This article originally appeared on openDemocracy: Our NHS
Any meaningful cross-party discussion about the future of our NHS ought to be an opportunity to fully explore reinstating it as a genuine public service – publicly paid for and publicly provided.
That means ending the inefficient internal and external market, and the fragmentation and waste of private companies bidding for and running our services. And, of course, we should be talking about money too – we should spend a greater share of our GDP on health.
Critically, we also need action on prevention. Mental health and wellbeing services and public health have too long been the recipients of warm words, neglect and budget cuts. Prevention through integrated social care should be a central priority.

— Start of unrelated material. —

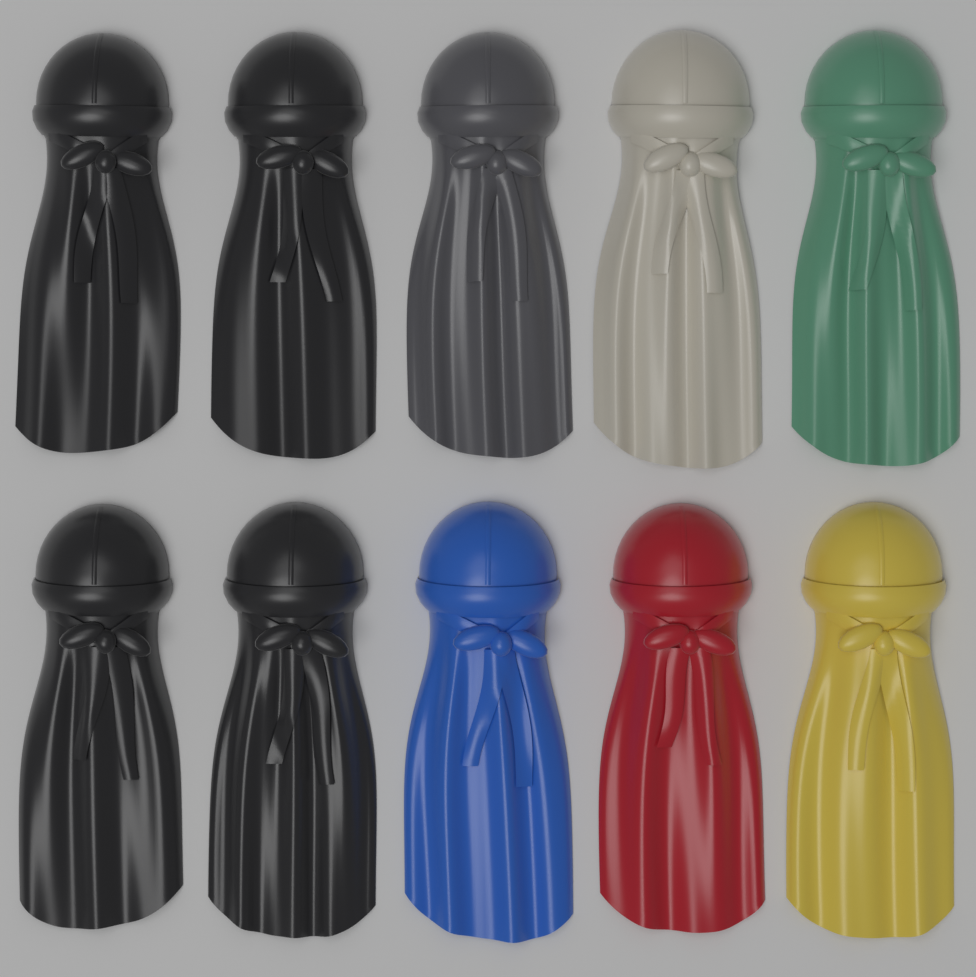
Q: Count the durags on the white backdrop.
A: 10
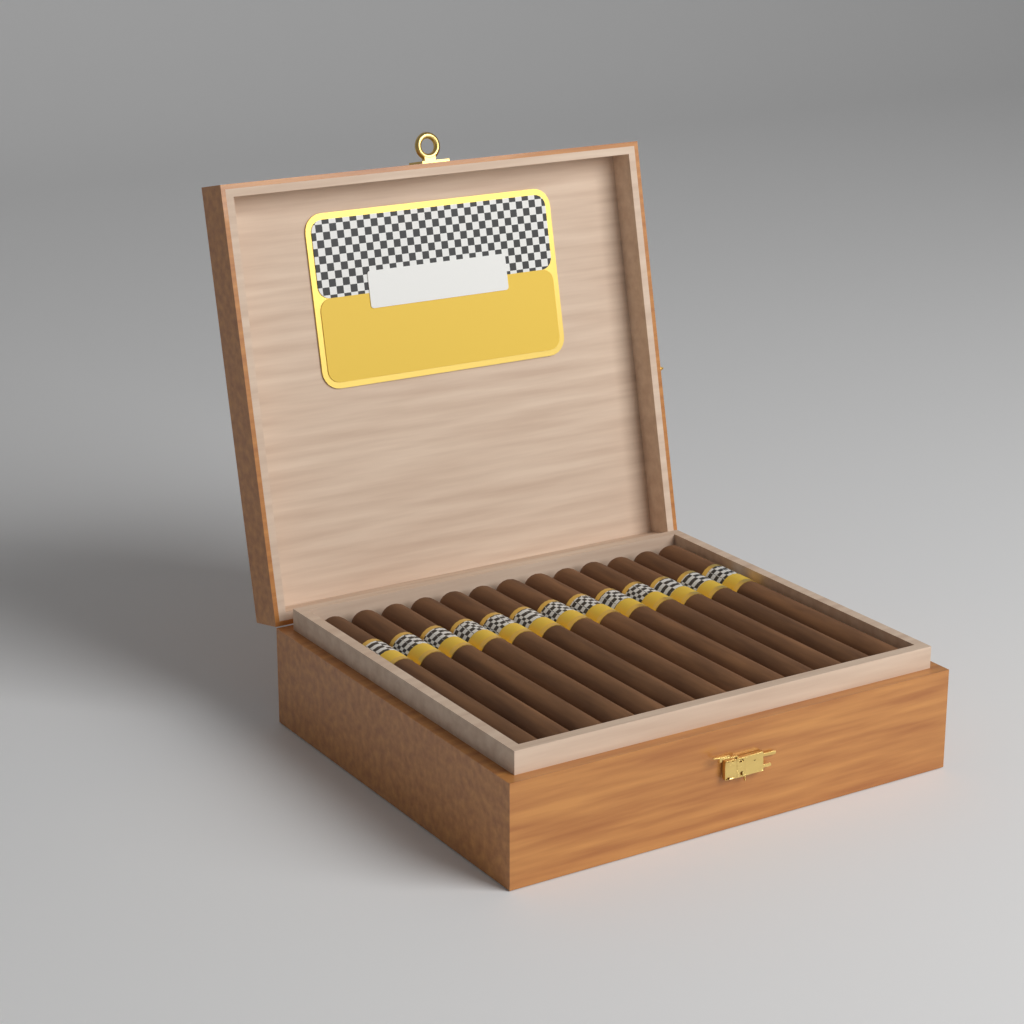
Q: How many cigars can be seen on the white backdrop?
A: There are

In the depressing context of five more years of Tory outsourcing under the Coalition’s Health and Social Care Act, I very much hoped that supporting the idea of an independent, cross-party commission on the future of our health and social care service, could help ensure the vital arguments for keeping our NHS public were not further side-lined in Westminster. I have always favoured getting people from all sides into a room.
But there are clear red lines – or there should be. Having listened to the recent parliamentary debate on whether a commission should go ahead, I have concluded that too many lines could be crossed.

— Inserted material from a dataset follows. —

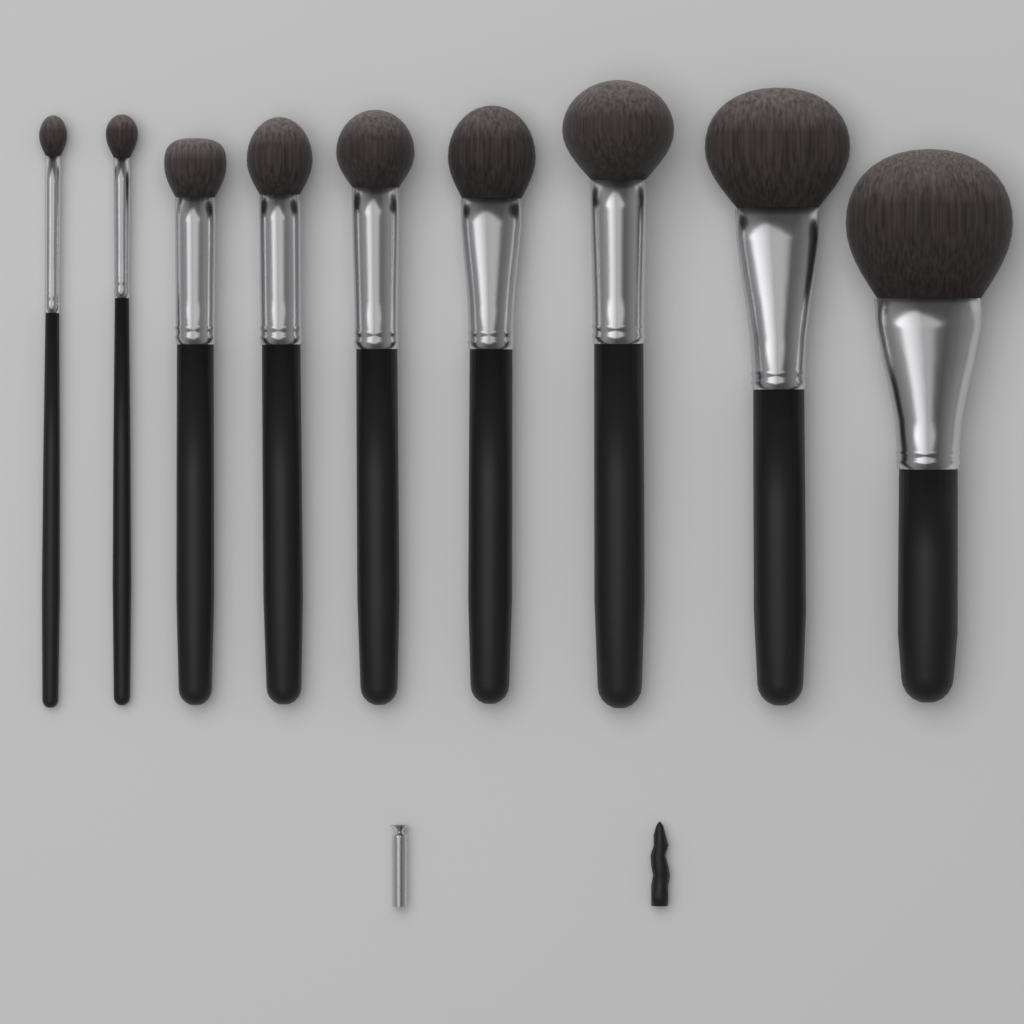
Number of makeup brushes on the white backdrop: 9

I have therefore withdrawn my support for the NHS Commission Bill.
Without a fundamental commitment from all involved, to the NHS as a taxpayer funded, publicly provided, publicly accountable, universal, comprehensive, equitable and free at the point of use health care system for all, a Commission runs a serious risk of becoming a vehicle for privateers, to further profit from the fracturing of the NHS.
I agree that there is an ‘existential threat’ to our NHS. But I disagree profoundly with the likes of Alan Milburn on where it comes from. Why is one of the central architects of private sector encroachment into the NHS – someone who represents big business, not ordinary people – now backing the commission idea?
Without cross-party buy-in, a commission is unlikely to even happen, let alone be a space for an independent process that safeguards our public health service. In parliament, expert backbench voices including Valerie Vaz, Sarah Wollaston and Debbie Abrahams questioned the need for a commission. Philippa Whitford also made the case for political decisions and actions now – pointing out that we cannot develop the social care integration all agree on, if what we are actually developing is fragmentation and competition. And the Shadow Secretary of State, Heidi Alexander made it clear she was not behind the commission concept either.
I know that some of those calling for a commission understand integrated social care is a vital issue, and are motivated by a genuine desire to see this happen. Political delay over social care harms people and wastes money.
But much cross party work has been done already – no-one disagrees about integration but there isn’t enough action. It’s time to abolish the false distinction between nursing and personal care and at the same time put our NHS back together.
It’s also time to be honest: we can afford to look after everyone’s health care needs, we just need the political will to do it.
Whilst in theory a Commission could help deliver that, it’s not going to happen until there’s explicit recognition from those championing a Commission, of the harm and daily disorganisation being caused by the Coalition’s Health and Social Care Act.
Anyone who really believes in a truly public NHS, fought that Act tooth and nail. Scrapping that Act and reinstating the principles of a public NHS has to be at the heart of any project to keep it.
The NHS is loved. The public model that looks after everyone is loved. And in the NHS Reinstatement Bill – not this Commission Bill – we already have a model to ensure our NHS remains for future generations.